Ok, if .9 repeating is 1 then a simple subtraction would prove it.

1-.9 repeating = 10^-(infinity)

pEnG

0.9999999999999... = 1
If you disagree, you're a fucking retard.

Mikeer

All 3 of your proofs are false.
1: Here you toy with number of digits after the dot, which do not equal. x has infinite digits after dot, 10x has infinite-1 digits. thus 9x = 8.(9)1
2: Here you toy with rounding up. You take 0.6666... There are infinite digits in 0.(6), and you do agree with that, right? There is an infinite+1 digit, which equals 6. Thus the infinite digit is 7 due to rounding up. In 0.(3) the infinte digit remains 3 because the infinite+1 digit is 3. Now we sum the numbers : 0.(3)3 + 0.(6)7 = 1. 3/3 = 1. 1 = 1.
In all the other examples the infinte+1 digit equals in one of numbers [5-9] and [0-4] in the other, thus the infinte digit in one number is rounded up and in the other one is not. Whatever numbers you take you get a 1.
3: Here you toy with > and >= expressions. Are you sure you're a math teacher? Because even 6th grade kids know difference between these expressions. On top of that according to the definition of an infinite geometric series the number, that none of components of sum exceeds in the sum. And what is number, taht none of the components exceed? No, it's not 1, it's 0.9. That proves that 0.(9) DOES NOT equal 1.
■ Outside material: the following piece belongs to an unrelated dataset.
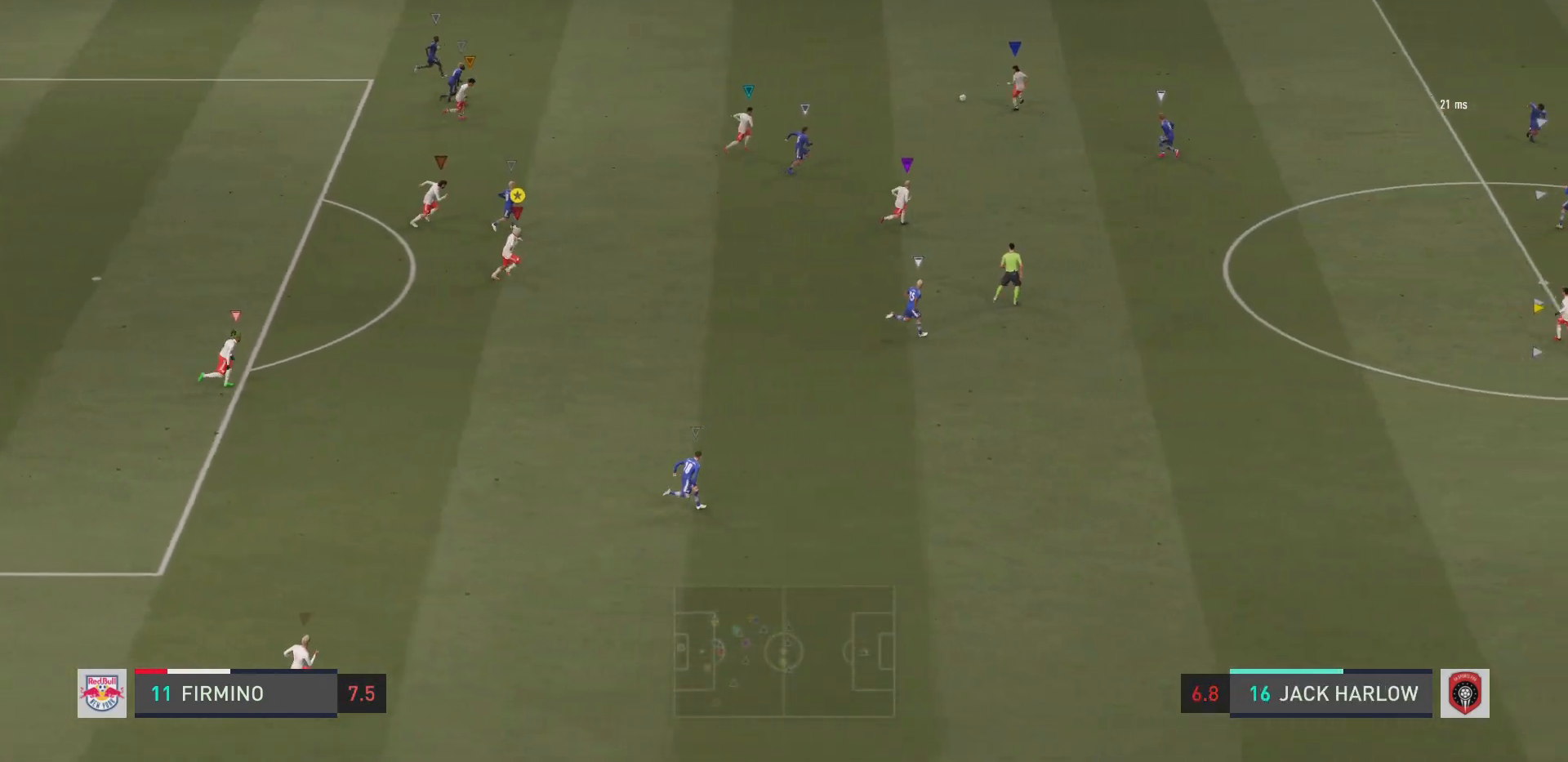
{"buttons": ["R2"], "left_stick": "right", "right_stick": "center", "events": []}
You can throw whatever "proofs" you have at me, but I ill always be able to prove you're wrong.

Mike Demenok.

Monimonika

Mike Demenok, for your "disproof" #1, let's do this little math equation:

10 x 1/3 = 10/3
10/3 = 3 + 1/3 (mixed fraction)

1/3 = 0.33|3, right? So:

3 + 0.33|3 = 3.33|3

Now, can you tell me how the "0.33|3" in this equation:

10 x 0.33|3 = 3.33|3

is different from the "0.33|3" in the previous equation?

For "disproof" #2, which 6 are you rounding up? The one at the "end" of infinity? Where's that?

The flaw in YOUR arguments is that you are assuming that there is an "end" to the repeating decimals at which you can stick a "final" decimal. But if you do that, the decimals are no longer repeating infinitely, but are instead FINITE. Infinite does not mean "really, Really, REALLY, big/long", it means that there is no end point, it goes on FOREVER.

A number like 0.00...(infinite 0s)...1 cannot exist because infinity is not a "fixed" (aka finite) size. If I ask you where that 1 is supposed to be, you can't just answer "At the end of the infinite 0s" because THERE IS NO END to the 0s.

Subtracting 1 from infinity is meaningless because it is INFINITE. There is NO END to compare the lengths of two infinities.

If you can't imagine infinity without placing it within arbritrary boundaries, then just admit your mental inability and leave the teaching of math to people who can understand the concept.

I haven't read all the posts in this thread, so I'll get back to #3 once I know what you're referring to.

Monimonika

Also, the rounding up that you did from 0.(6) to 0.(6)7 doesn't work for another reason. Contemplate this equation:

2/3 + 2/3 = 4/3 = 1 + 1/3

You state that 1/3 = 0.(3) even with rounding, right? So:

1 + 0.(3) = 1.(3)

Now, let's replace the 2/3s with their rounded-up values (just like in your disproof #2):

0.(6)7 + 0.(6)7 = 1.(3)4

Oops! Where did that 4 at the end come from? And to say that one of the 2/3s should be presented as simply 0.(6)6 would go against consistency, wouldn't it?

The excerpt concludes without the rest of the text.